Visite d’équipements bois énergie chez un agriculteur

Retour sur la visite d’équipements bois énergie réalisée automne 2008 chez un agriculteur « pionnier » de l’ouest audois.

visite-bois-energieTrente personnes ont participé à la visite d’une chaudière polycombustible et démonstration d’un broyeur, mercredi 29 octobre 2008, à Peyrefitte-sur-l’Hers.

Le bois énergie est la filière renouvelable qui présente le plus d’intérêt en termes de bilan énergétique, d’emploi local… et d’aménagement du territoire.

Alors que les collectivités audoises et le Conseil Général de l’Aude lancent véritablement la filière avec les premières chaudières collectives (Narbonne, Salsigne, bientôt Carcassonne, Castelnaudary et Belcaire), les agriculteurs peuvent apporter une contribution à l’approvisionnement local.

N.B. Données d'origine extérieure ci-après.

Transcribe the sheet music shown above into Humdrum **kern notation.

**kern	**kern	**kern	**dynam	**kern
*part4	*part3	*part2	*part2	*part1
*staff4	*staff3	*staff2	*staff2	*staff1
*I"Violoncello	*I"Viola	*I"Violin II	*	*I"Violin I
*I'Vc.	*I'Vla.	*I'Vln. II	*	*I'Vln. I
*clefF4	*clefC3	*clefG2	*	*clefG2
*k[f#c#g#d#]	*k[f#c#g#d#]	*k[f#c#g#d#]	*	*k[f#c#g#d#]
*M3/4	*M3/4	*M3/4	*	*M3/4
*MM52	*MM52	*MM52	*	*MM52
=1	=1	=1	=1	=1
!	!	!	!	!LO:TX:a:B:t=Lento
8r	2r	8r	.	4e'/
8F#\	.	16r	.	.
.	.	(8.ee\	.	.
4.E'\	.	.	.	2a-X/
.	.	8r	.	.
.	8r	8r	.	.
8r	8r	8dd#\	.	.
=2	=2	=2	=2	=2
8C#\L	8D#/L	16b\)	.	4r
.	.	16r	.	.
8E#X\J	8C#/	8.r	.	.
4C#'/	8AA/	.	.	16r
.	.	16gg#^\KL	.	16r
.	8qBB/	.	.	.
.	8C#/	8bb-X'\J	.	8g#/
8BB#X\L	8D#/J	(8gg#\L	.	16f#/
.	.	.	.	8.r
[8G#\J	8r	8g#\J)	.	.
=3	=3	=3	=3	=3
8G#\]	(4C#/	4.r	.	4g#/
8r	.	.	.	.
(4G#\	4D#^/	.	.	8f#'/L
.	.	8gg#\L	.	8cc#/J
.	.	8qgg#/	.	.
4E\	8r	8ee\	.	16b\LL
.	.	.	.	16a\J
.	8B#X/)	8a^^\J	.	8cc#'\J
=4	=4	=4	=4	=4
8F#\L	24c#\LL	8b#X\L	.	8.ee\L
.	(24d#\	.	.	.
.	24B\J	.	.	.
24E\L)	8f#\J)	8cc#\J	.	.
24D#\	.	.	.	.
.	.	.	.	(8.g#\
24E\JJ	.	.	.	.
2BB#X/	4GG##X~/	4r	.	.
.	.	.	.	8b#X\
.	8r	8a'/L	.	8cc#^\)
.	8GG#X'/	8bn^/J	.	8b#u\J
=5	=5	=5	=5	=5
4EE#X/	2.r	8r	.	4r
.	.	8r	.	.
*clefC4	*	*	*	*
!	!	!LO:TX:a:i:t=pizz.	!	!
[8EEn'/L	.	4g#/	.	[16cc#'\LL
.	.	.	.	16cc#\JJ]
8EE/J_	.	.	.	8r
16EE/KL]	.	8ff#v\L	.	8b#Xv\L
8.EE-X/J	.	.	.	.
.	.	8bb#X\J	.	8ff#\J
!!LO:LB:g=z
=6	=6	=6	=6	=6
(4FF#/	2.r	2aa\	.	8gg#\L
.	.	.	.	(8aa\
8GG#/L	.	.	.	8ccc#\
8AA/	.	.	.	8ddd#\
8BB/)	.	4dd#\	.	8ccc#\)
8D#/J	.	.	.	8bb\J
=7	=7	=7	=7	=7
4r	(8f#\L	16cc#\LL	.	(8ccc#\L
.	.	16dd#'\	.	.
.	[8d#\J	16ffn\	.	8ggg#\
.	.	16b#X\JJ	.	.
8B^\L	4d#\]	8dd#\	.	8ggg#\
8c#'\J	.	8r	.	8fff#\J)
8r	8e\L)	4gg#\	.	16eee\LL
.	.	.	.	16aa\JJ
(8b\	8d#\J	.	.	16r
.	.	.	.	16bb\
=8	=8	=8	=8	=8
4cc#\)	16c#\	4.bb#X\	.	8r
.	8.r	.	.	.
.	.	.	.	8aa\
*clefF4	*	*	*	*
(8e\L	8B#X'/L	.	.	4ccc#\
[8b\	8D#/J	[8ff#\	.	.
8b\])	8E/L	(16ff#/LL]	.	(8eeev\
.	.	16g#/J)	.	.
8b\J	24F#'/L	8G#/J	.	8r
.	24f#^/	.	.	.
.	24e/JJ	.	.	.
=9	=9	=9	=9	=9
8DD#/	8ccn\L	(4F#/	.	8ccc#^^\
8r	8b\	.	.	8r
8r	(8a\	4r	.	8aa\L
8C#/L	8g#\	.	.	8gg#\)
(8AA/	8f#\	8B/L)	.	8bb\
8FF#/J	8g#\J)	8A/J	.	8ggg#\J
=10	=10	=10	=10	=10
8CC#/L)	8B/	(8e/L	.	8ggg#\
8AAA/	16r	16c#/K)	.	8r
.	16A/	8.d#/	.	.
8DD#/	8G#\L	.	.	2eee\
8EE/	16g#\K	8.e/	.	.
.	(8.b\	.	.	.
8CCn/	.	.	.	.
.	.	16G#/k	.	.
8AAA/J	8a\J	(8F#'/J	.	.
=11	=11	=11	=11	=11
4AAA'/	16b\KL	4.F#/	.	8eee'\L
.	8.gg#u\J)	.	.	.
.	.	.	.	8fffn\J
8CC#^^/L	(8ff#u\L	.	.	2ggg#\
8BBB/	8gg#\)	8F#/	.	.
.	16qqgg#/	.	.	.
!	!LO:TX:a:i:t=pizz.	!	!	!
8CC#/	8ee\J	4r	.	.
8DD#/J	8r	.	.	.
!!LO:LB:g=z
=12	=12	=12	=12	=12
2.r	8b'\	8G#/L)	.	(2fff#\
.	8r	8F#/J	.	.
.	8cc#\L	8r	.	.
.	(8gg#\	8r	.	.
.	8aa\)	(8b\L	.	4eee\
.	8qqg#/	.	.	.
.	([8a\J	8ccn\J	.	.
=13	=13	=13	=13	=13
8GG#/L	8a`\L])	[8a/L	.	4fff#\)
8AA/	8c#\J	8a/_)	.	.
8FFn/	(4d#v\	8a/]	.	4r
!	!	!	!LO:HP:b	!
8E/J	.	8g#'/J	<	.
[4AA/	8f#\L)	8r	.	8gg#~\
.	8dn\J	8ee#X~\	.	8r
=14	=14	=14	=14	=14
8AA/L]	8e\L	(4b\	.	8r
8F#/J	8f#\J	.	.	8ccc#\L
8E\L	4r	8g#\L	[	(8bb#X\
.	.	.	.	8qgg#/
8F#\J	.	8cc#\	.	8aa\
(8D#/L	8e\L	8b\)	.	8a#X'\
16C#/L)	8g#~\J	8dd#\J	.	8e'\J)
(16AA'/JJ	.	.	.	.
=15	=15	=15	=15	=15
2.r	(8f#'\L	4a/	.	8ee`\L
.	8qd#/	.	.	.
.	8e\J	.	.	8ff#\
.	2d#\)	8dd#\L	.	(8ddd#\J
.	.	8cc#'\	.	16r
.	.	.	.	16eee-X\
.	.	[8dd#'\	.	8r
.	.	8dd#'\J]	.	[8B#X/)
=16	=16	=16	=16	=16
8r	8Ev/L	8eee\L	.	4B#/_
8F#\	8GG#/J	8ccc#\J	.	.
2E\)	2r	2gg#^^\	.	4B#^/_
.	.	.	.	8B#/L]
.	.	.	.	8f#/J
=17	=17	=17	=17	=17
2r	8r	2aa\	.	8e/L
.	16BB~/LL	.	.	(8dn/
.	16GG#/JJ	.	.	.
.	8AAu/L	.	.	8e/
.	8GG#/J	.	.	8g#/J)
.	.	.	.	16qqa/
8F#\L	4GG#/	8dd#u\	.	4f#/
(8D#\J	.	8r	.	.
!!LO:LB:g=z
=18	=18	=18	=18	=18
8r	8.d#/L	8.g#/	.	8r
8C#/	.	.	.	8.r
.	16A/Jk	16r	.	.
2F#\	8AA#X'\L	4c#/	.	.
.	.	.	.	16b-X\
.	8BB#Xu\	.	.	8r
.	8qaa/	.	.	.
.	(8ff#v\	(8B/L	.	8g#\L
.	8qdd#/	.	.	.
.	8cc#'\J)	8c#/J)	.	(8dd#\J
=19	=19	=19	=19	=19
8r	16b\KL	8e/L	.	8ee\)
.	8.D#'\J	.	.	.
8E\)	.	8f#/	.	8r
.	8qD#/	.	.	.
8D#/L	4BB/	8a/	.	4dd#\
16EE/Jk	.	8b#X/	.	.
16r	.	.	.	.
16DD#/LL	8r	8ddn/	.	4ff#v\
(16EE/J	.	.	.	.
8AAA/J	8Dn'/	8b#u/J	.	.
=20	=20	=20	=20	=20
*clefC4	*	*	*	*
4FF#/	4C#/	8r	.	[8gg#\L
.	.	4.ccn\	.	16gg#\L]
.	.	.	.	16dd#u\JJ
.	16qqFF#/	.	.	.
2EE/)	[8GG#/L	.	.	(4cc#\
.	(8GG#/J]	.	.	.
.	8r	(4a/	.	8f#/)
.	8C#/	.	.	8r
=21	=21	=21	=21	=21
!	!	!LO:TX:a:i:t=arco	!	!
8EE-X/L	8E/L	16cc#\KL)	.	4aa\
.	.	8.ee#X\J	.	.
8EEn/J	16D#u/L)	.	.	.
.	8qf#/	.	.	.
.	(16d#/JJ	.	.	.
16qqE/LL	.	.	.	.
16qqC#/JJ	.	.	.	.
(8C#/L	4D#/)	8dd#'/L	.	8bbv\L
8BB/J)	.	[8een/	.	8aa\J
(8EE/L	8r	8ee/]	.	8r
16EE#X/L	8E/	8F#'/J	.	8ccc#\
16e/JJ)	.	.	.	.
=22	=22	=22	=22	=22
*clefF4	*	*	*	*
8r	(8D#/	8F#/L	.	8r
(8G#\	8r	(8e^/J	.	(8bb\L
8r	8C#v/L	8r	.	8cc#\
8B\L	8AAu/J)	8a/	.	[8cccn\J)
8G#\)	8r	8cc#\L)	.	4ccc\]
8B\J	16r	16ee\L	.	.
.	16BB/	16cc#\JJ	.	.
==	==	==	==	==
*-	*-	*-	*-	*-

Les agriculteurs peuvent jouer sur deux tableaux :

– un auto-approvisionnement avec la baisse de leurs charges de chauffage en remplaçant leur chaudière fioul ou gaz par une chaudière à plaquettes de bois, quand les besoins sont suffisamment importants pour justifier l’investissement.

– une diversification économique avec la vente de plaquettes pour des petites chaudières privées ou publiques, en direct ou à travers des plateformes de stockage gérées par des collectivités.

Pour identifier les contraintes de la mise en œuvre d’une chaudière à plaquettes ainsi que le choix d’un broyeur, dans une démarche individuelle ou collective, Pôle Energies 11 a organisé une après-midi chez Daniel Laroque, agriculteur dans la Pïège, mercredi 29 octobre. Trente personnes ont participé, agriculteurs ou conseillers agricoles en majorité, ainsi que des élus de Fontiers-Cabardès et deux professionnels du chauffage au bois (Franck Lencioni-Valdebois / Jean Plassard-11 rénovation).

Sollicité pour approvisionner ses voisins

visite-peyrefitteDaniel Laroque se chauffe depuis 2 ans avec une chaudière polycombustible Reka de 30 kW. Pour alimenter cette machine danoise, il utilise son propre bois, rémanents de bord de chemins autour de sa ferme. Il transforme ce bois avec un broyeur et stocke les plaquettes sous un hangar largement ouvert sur l’extérieur. « La première année, j’ai broyé du bois vert et j’ai été très surpris par le phénomène de fermentation. La fumée était impressionnante mais ce n’est pas dangereux car ça ne monte pas à plus de 60°c », souligne-t-il.

Désormais, il broie du bois qu’il a laissé sécher quelques mois à l’entrée de la ferme. Mais l’utilisation d’un petit broyeur lui apparaît comme un facteur limitant pour une éventuelle vente du surplus. Car il est sollicité par de plus en plus de voisins qui pensent remiser leur chaudière fioul au profit de chaudière à plaquettes.
L’intérêt d’un broyeur en CUMA

Christophe Gleizes, technicien de la FD Cuma a rappelé les grandes lignes de l’étude menée par le Pôle sur la forêt paysanne en Chalabrais. Il démonte l’intérêt économique qu’il y a à se regrouper pour investir dans un broyeur de taille moyenne avec les équipements permettant une productivité intéressante. Car sinon cet équipement coûteux risque d’être sous-utilisé, et non amorti.

L’argument de l’action collective porte aussi sur la capacité à répondre à des marchés de petites collectivités ou de privés ayant des besoins de chauffage importants. Ici, le regroupement autour d’un broyeur doit se doubler d’une organisation commerciale collective.

Une démonstration d’un broyeur danois PC Stal pouvant accepter un bois d’un diamètre de 27 cm également été réalisée. Cet outil a la particularité de pouvoir produire des petites plaquettes de 15 mm de diamètre.